WHAT TO PRODUCE: Repeat the lines below character for character, leaving out the picture markers.

DATA SHOWN:
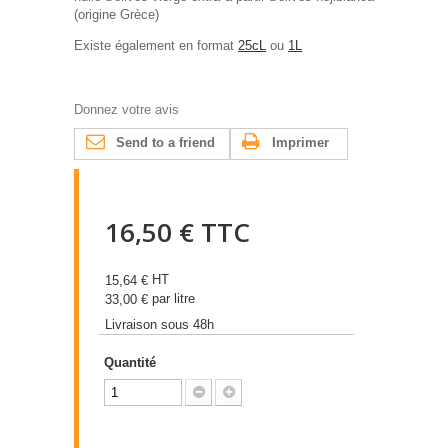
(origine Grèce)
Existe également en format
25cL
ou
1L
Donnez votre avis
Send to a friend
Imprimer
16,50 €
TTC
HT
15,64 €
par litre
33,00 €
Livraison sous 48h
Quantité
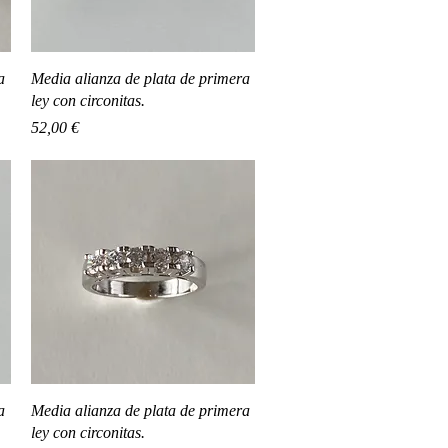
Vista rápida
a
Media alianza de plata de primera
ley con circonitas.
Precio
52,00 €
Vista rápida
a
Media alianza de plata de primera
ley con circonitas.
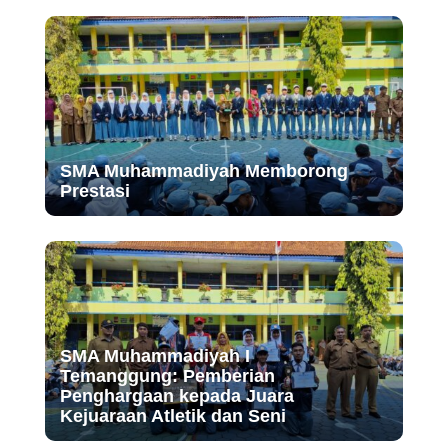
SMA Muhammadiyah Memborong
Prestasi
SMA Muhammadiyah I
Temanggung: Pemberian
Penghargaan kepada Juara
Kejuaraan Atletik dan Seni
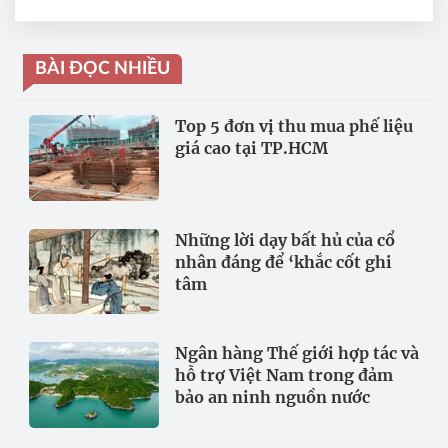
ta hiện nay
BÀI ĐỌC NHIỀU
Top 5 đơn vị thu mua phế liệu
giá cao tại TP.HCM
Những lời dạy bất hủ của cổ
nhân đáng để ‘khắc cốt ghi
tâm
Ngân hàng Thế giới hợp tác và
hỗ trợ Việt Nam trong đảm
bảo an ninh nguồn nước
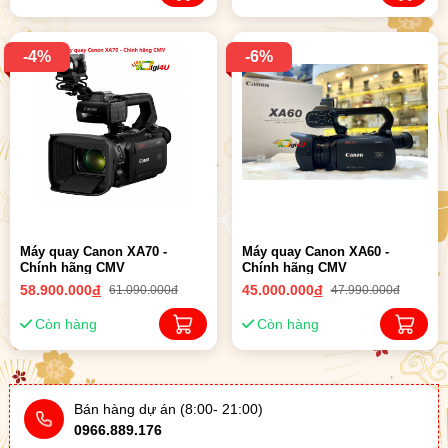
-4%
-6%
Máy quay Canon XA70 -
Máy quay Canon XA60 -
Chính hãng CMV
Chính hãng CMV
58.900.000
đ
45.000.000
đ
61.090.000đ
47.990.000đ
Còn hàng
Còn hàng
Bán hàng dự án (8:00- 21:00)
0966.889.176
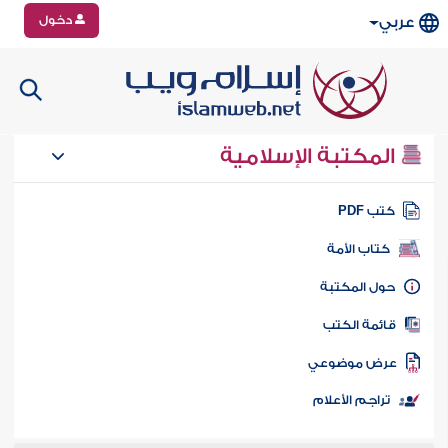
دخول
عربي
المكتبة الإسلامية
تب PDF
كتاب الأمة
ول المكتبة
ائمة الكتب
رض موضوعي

SOLUTION:
(origine Grèce)
Existe également en format
25cL
ou
1L
Donnez votre avis
Send to a friend
Imprimer
16,50 €
TTC
HT
15,64 €
par litre
33,00 €
Livraison sous 48h
Quantité
Vista rápida
a
Media alianza de plata de primera
ley con circonitas.
Precio
52,00 €
Vista rápida
a
Media alianza de plata de primera
ley con circonitas.
SMA Muhammadiyah Memborong
Prestasi
SMA Muhammadiyah I
Temanggung: Pemberian
Penghargaan kepada Juara
Kejuaraan Atletik dan Seni
ta hiện nay
BÀI ĐỌC NHIỀU
Top 5 đơn vị thu mua phế liệu
giá cao tại TP.HCM
Những lời dạy bất hủ của cổ
nhân đáng để ‘khắc cốt ghi
tâm
Ngân hàng Thế giới hợp tác và
hỗ trợ Việt Nam trong đảm
bảo an ninh nguồn nước
-4%
-6%
Máy quay Canon XA70 -
Máy quay Canon XA60 -
Chính hãng CMV
Chính hãng CMV
58.900.000
đ
45.000.000
đ
61.090.000đ
47.990.000đ
Còn hàng
Còn hàng
Bán hàng dự án (8:00- 21:00)
0966.889.176
دخول
عربي
المكتبة الإسلامية
تب PDF
كتاب الأمة
ول المكتبة
ائمة الكتب
رض موضوعي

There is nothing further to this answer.